What you have to do:
Quote the listing below in its entirety, omitting every image.

Task data:
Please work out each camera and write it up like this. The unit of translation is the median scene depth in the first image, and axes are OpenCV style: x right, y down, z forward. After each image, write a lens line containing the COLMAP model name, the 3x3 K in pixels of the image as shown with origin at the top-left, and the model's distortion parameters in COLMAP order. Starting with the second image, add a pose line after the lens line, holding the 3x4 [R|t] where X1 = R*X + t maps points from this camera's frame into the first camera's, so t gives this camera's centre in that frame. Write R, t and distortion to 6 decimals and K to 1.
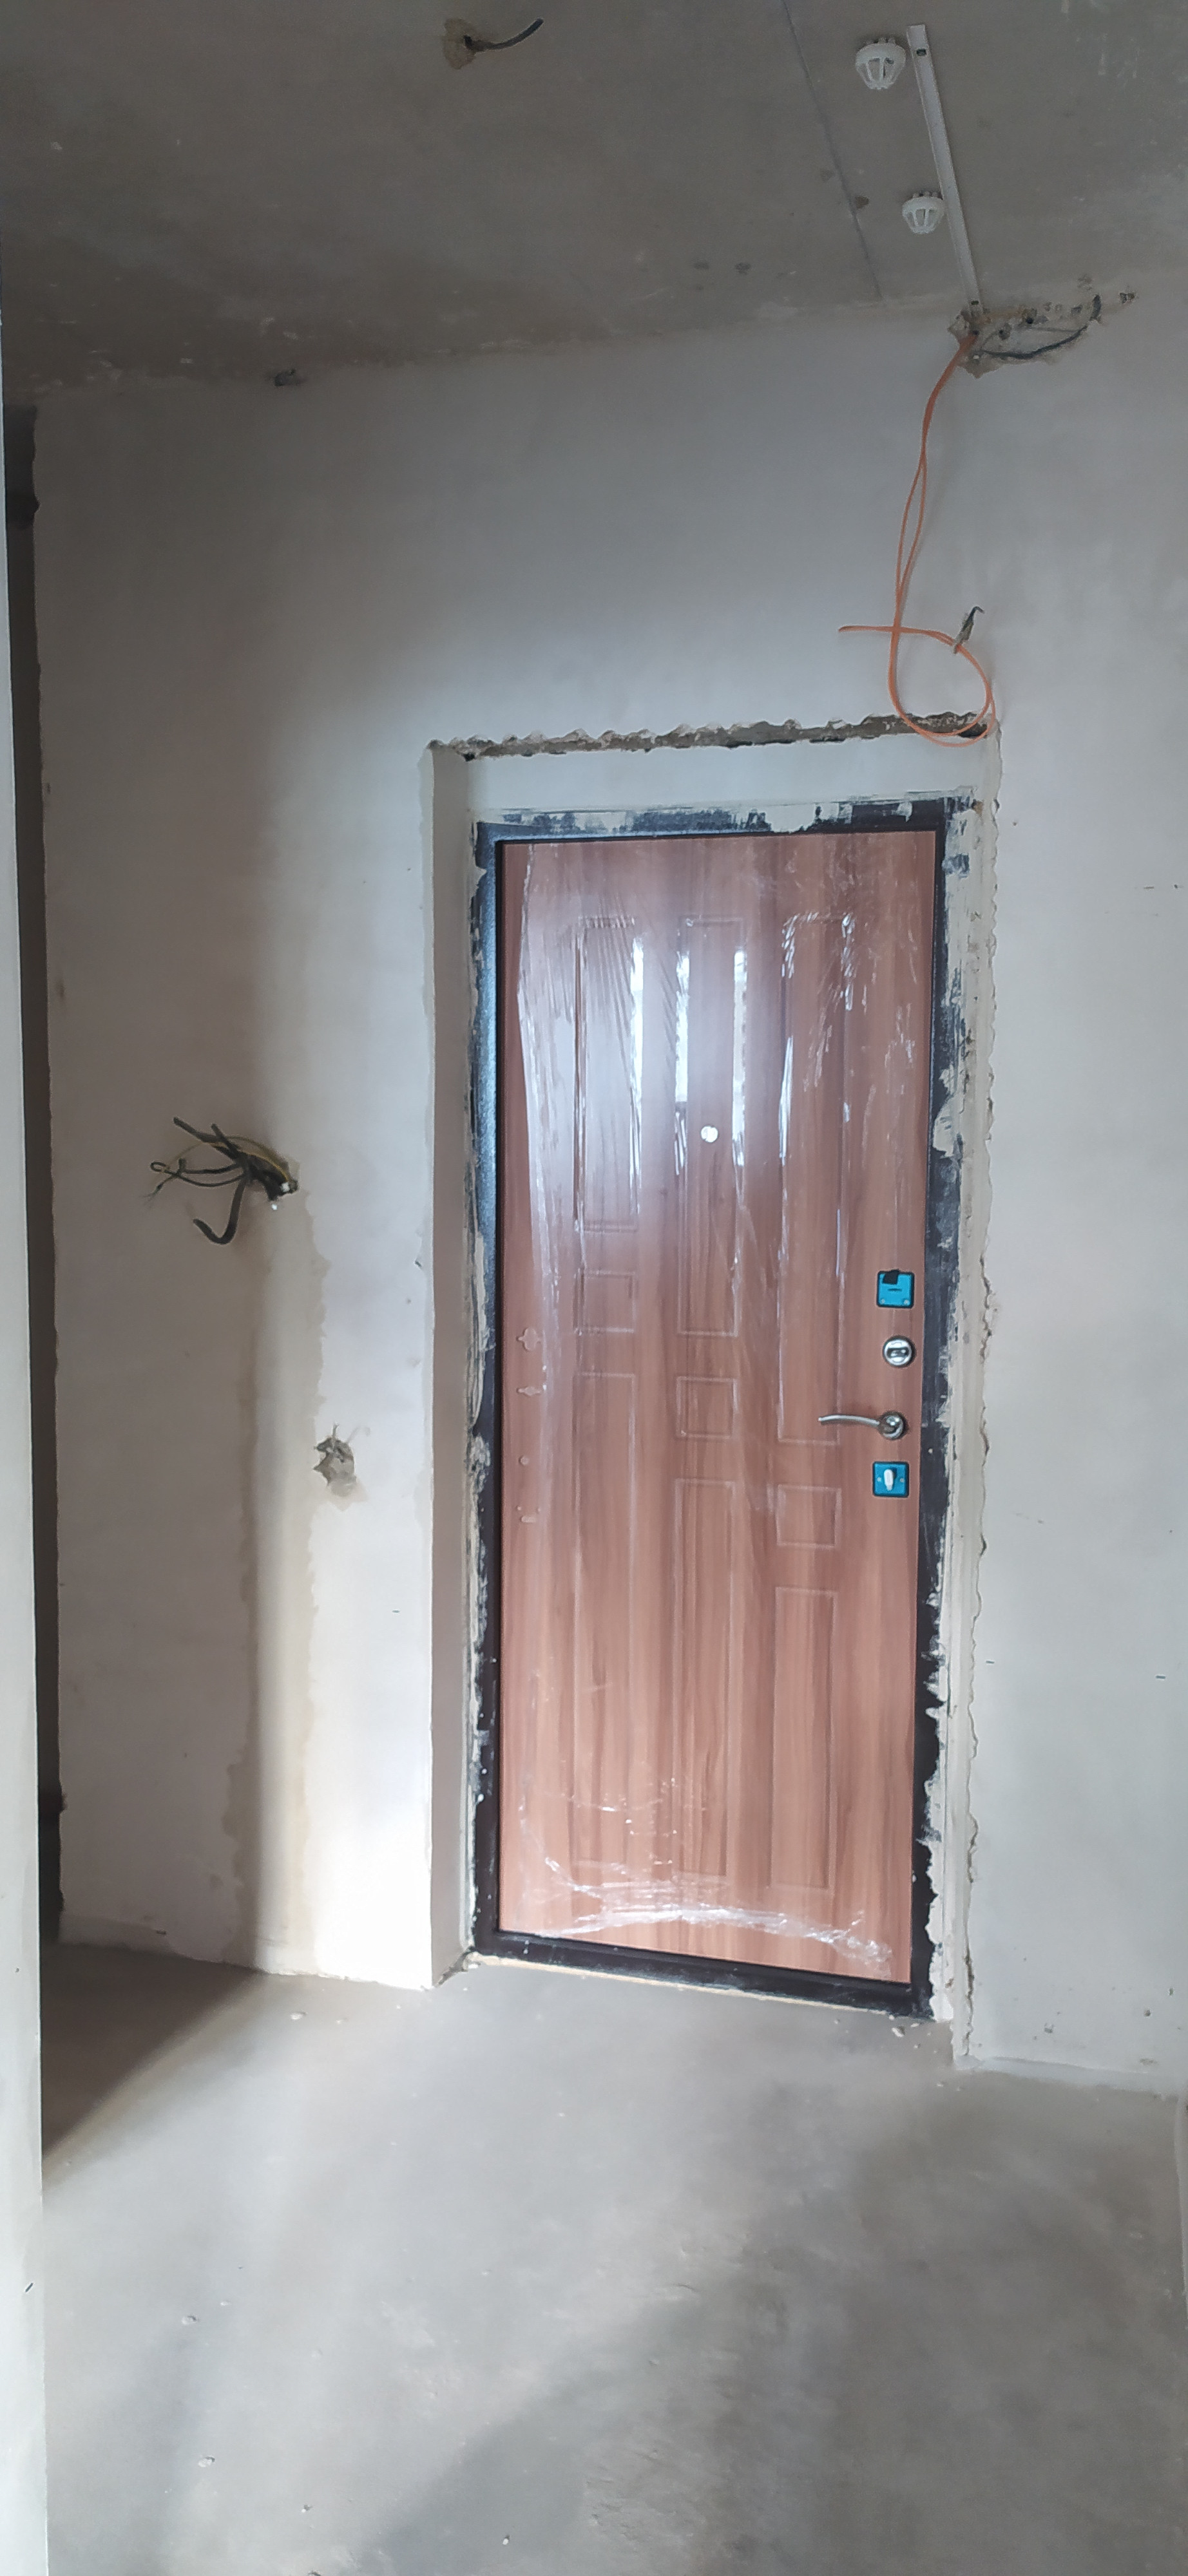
lens RADIAL K [[1886.0, 0, 594.0], [0, 1886.0, 1288.0], [0, 0, 1]] dist [0.037004, -0.001131]
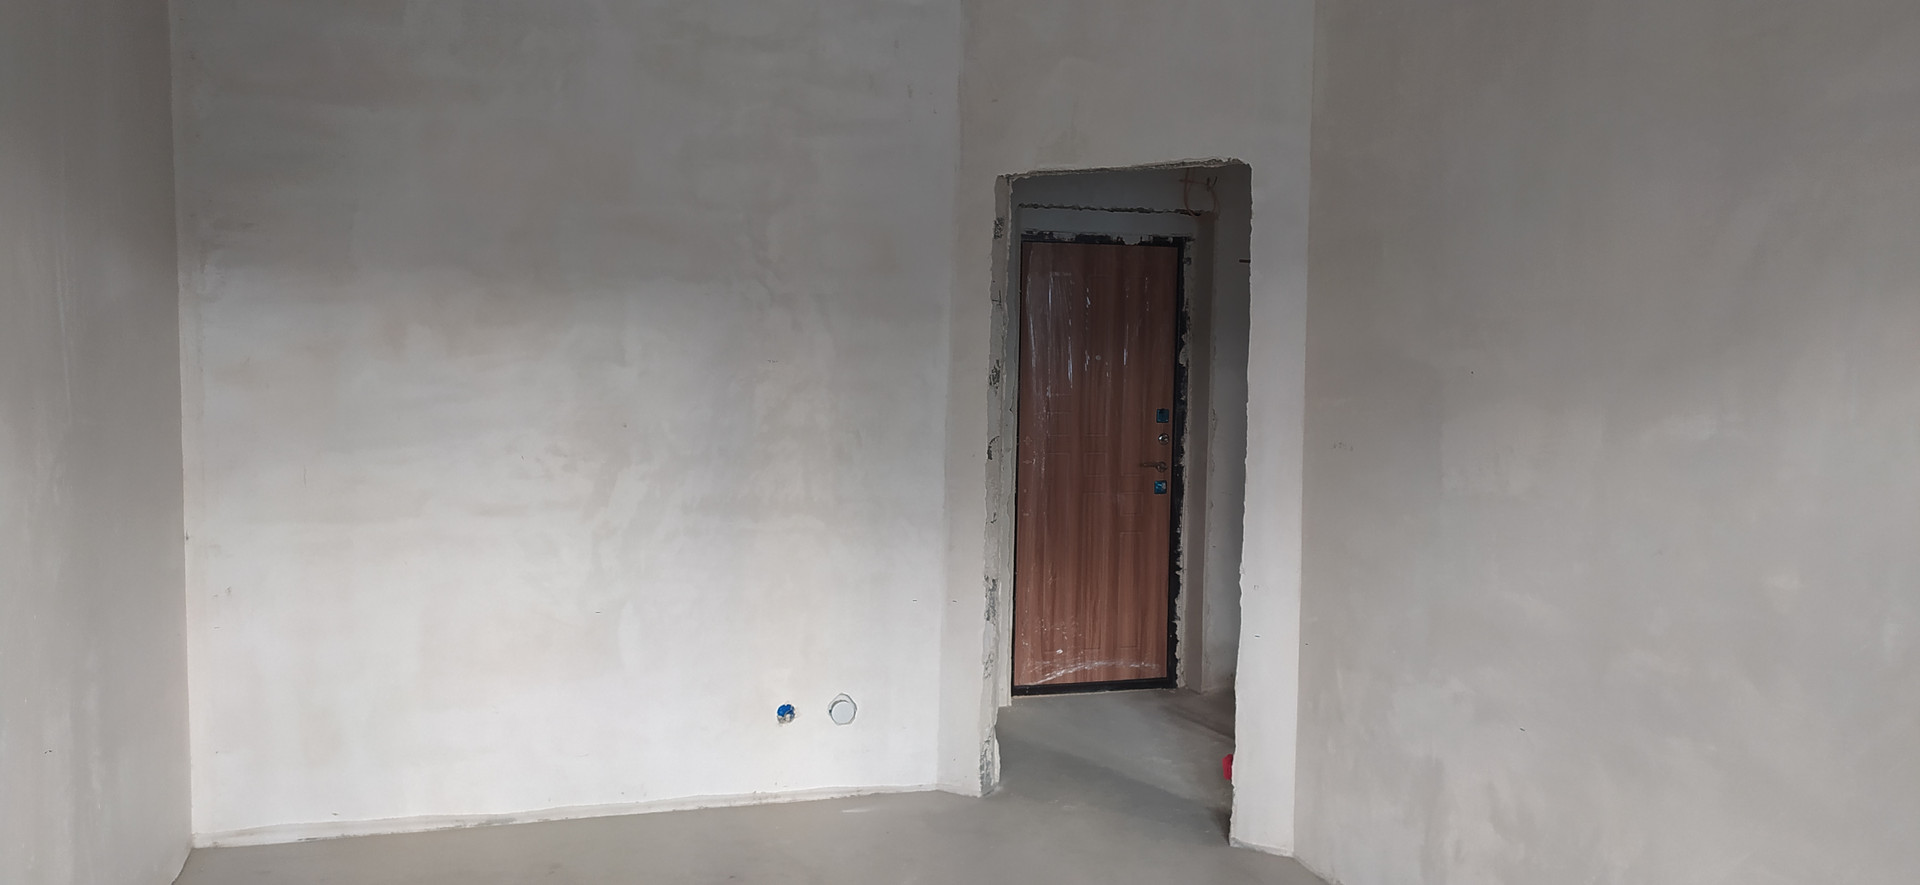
lens RADIAL K [[1405.5, 0, 960.0], [0, 1405.5, 442.5], [0, 0, 1]] dist [0.037004, -0.001131]
pose [[0.841137, -0.032780, 0.539828, -1.155223], [0.039370, 0.999224, -0.000669, 0.028408], [-0.539388, 0.021816, 0.841775, -0.522986]]
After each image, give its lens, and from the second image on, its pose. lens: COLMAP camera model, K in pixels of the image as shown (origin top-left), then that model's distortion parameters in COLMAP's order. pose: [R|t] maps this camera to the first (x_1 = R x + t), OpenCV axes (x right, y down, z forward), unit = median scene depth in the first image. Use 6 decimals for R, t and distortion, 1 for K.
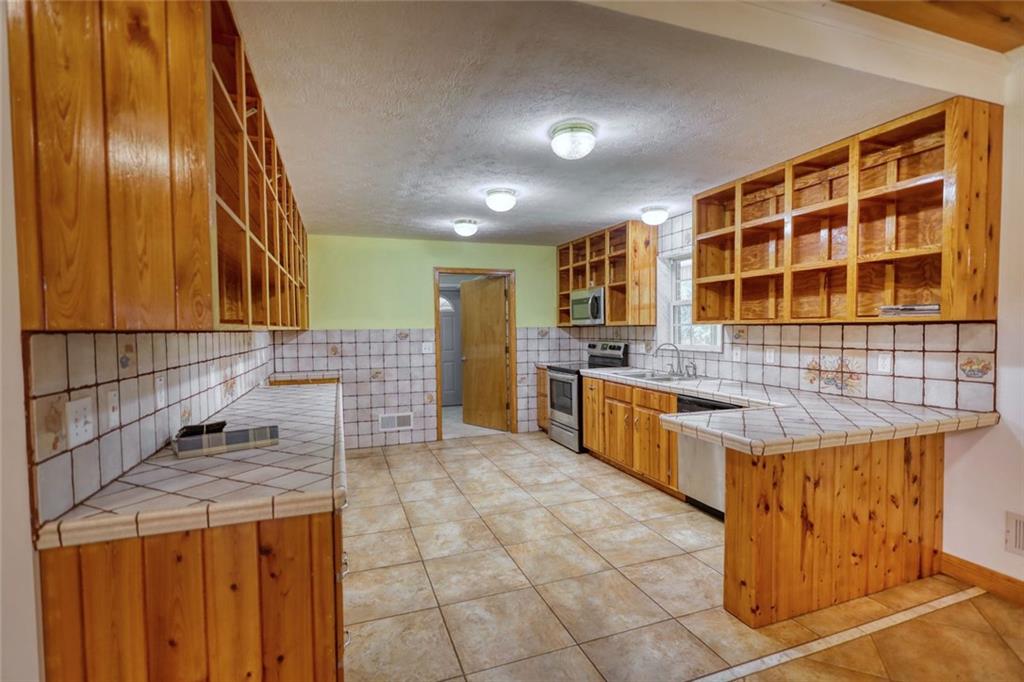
lens RADIAL K [[476.7, 0, 515.3], [0, 476.7, 345.9], [0, 0, 1]] dist [-0.000738, 0.001167]
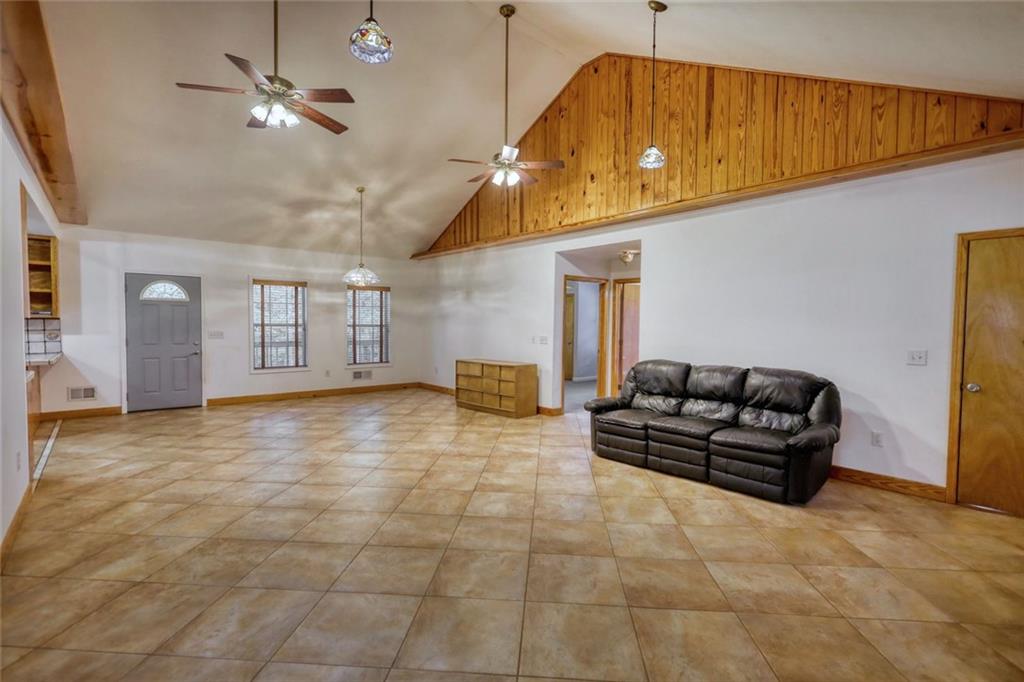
lens RADIAL K [[476.7, 0, 519.3], [0, 476.7, 342.6], [0, 0, 1]] dist [-0.000738, 0.001167]
pose [[-0.360802, -0.030288, 0.932151, -1.522042], [0.030530, 0.998553, 0.044262, 0.027266], [-0.932143, 0.044429, -0.359355, -0.283864]]
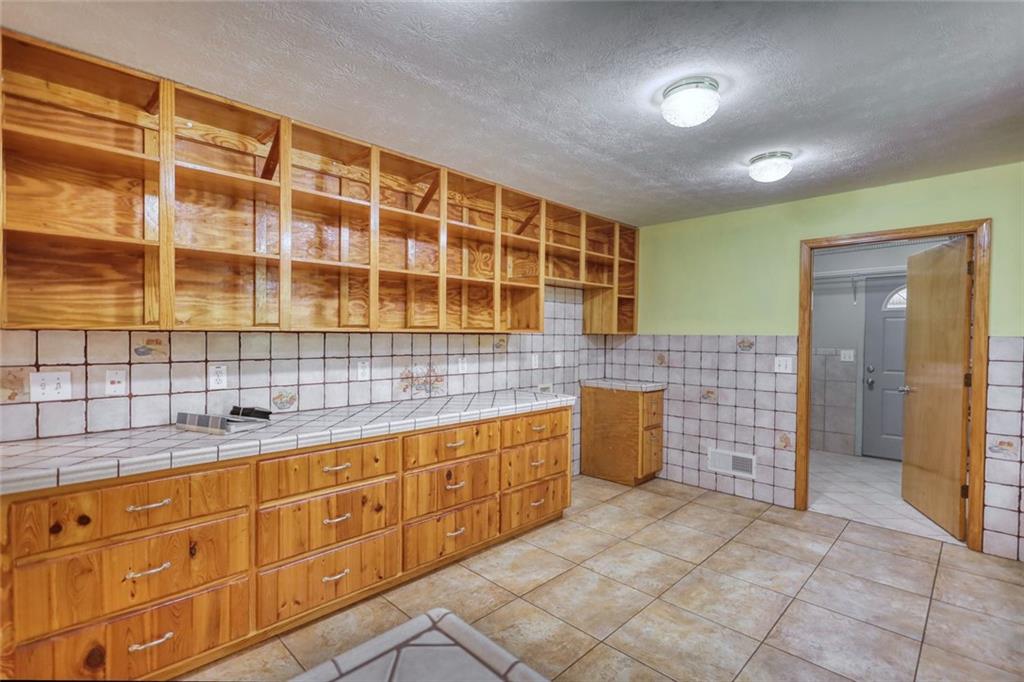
lens RADIAL K [[476.7, 0, 511.9], [0, 476.7, 347.9], [0, 0, 1]] dist [-0.000738, 0.001167]
pose [[0.423481, 0.041451, -0.904956, 0.379156], [-0.047321, 0.998601, 0.023596, -0.025041], [0.904668, 0.032831, 0.424850, 0.564206]]
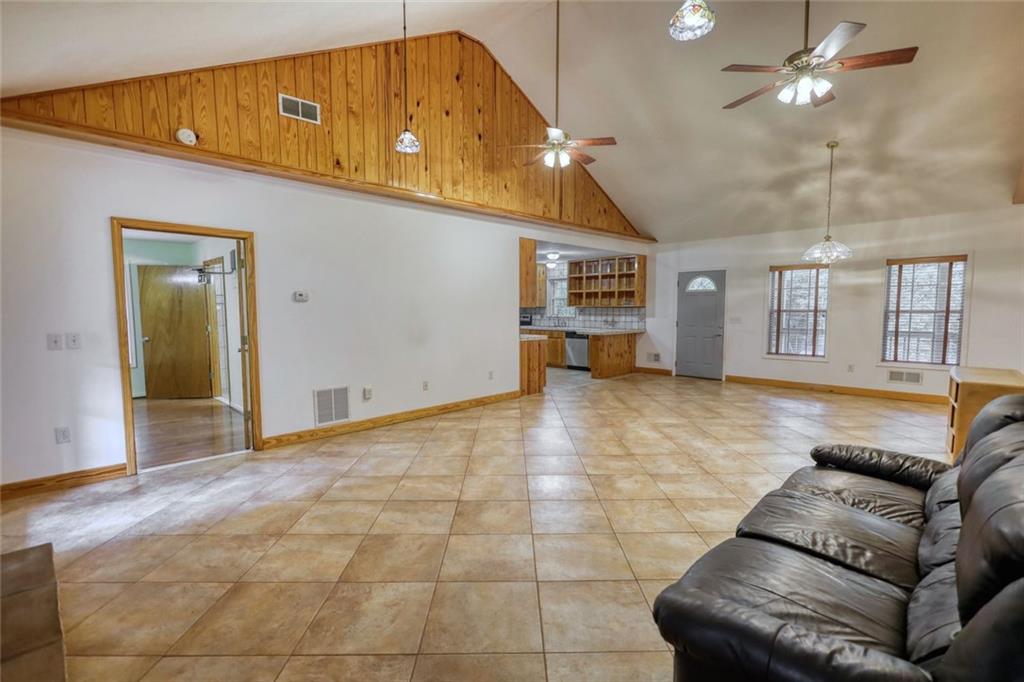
lens RADIAL K [[476.7, 0, 514.4], [0, 476.7, 347.0], [0, 0, 1]] dist [-0.000738, 0.001167]
pose [[0.902207, -0.027317, 0.430438, -1.120786], [0.009701, 0.999025, 0.043068, 0.065410], [-0.431194, -0.034681, 0.901592, -1.396690]]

Response to the exercise:
Please work out each camera and write it up like this. The unit of translation is the median scene depth in the first image, and axes are OpenCV style: x right, y down, z forward. After each image, write a lens line containing the COLMAP model name, the 3x3 K in pixels of the image as shown with origin at the top-left, and the model's distortion parameters in COLMAP order. Starting with the second image, add a pose line after the lens line, holding the 3x4 [R|t] where X1 = R*X + t maps points from this camera's frame into the first camera's, so t gives this camera's centre in that frame. Write R, t and distortion to 6 decimals and K to 1.
lens RADIAL K [[1886.0, 0, 594.0], [0, 1886.0, 1288.0], [0, 0, 1]] dist [0.037004, -0.001131]
lens RADIAL K [[1405.5, 0, 960.0], [0, 1405.5, 442.5], [0, 0, 1]] dist [0.037004, -0.001131]
pose [[0.841137, -0.032780, 0.539828, -1.155223], [0.039370, 0.999224, -0.000669, 0.028408], [-0.539388, 0.021816, 0.841775, -0.522986]]
After each image, give its lens, and from the second image on, its pose. lens: COLMAP camera model, K in pixels of the image as shown (origin top-left), then that model's distortion parameters in COLMAP's order. pose: [R|t] maps this camera to the first (x_1 = R x + t), OpenCV axes (x right, y down, z forward), unit = median scene depth in the first image. Use 6 decimals for R, t and distortion, 1 for K.
lens RADIAL K [[476.7, 0, 515.3], [0, 476.7, 345.9], [0, 0, 1]] dist [-0.000738, 0.001167]
lens RADIAL K [[476.7, 0, 519.3], [0, 476.7, 342.6], [0, 0, 1]] dist [-0.000738, 0.001167]
pose [[-0.360802, -0.030288, 0.932151, -1.522042], [0.030530, 0.998553, 0.044262, 0.027266], [-0.932143, 0.044429, -0.359355, -0.283864]]
lens RADIAL K [[476.7, 0, 511.9], [0, 476.7, 347.9], [0, 0, 1]] dist [-0.000738, 0.001167]
pose [[0.423481, 0.041451, -0.904956, 0.379156], [-0.047321, 0.998601, 0.023596, -0.025041], [0.904668, 0.032831, 0.424850, 0.564206]]
lens RADIAL K [[476.7, 0, 514.4], [0, 476.7, 347.0], [0, 0, 1]] dist [-0.000738, 0.001167]
pose [[0.902207, -0.027317, 0.430438, -1.120786], [0.009701, 0.999025, 0.043068, 0.065410], [-0.431194, -0.034681, 0.901592, -1.396690]]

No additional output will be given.